The Frontal Cortex


Tyler Cowen weighs in on the latest twist in the bailout plan, which involves funneling money to credit card companies. Tyler asks if the Feds should really be in the business of encouraging more credit card borrowing. (I’ve actually been enjoying getting fewer credit card offers in the mail.) His answer:

No, and especially not with federal dollars. We’re talking about credit card debt as a means of financing consumption expenditures. I am not sure what is the going credit card interest rate for the marginal borrowers who will be aided by this new change in the Paulson plan, but I believe it is over fifteen percent.

More spending today, in return for less spending in the future. At a rate of, say, fifteen percent. Or higher. Think of our government as “borrowing” aggregate demand at a rate of fifteen percent or higher. Of course our government can, on its own, borrow at a much lower rate of interest than that and then stimulate aggregate demand on its own, through state and local governments, or with a tax cut. Maybe our government is afraid of damaging its credit rating but is it really a good solution to have its poorer citizens do the borrowing on their credit cards instead?

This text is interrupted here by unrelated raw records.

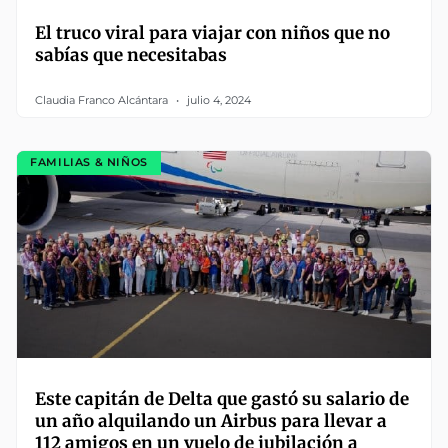
El truco viral para viajar con niños que no
sabías que necesitabas
Claudia Franco Alcántara
julio 4, 2024
FAMILIAS & NIÑOS
Este capitán de Delta que gastó su salario de
un año alquilando un Airbus para llevar a
112 amigos en un vuelo de jubilación a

I’ve blogged about this before, but it’s a reminder: one of the reasons credit cards are such a popular form of debt is that they take advantage of some innate flaws in the brain. When we buy something with cash, the purchase involves an actual loss – our wallet is literally lighter. Credit cards, however, make the transaction abstract, so that we don’t really feel the downside of spending money. Brain imaging experiments suggest that paying with credit cards actually reduces activity in the insula, a brain region associated with negative feelings. As George Loewenstein, a neuroeconomist at Carnegie-Mellon says, “The nature of credit cards ensures that your brain is anaesthetized against the pain of payment.” Spending money doesn’t feel bad, so you spend more money.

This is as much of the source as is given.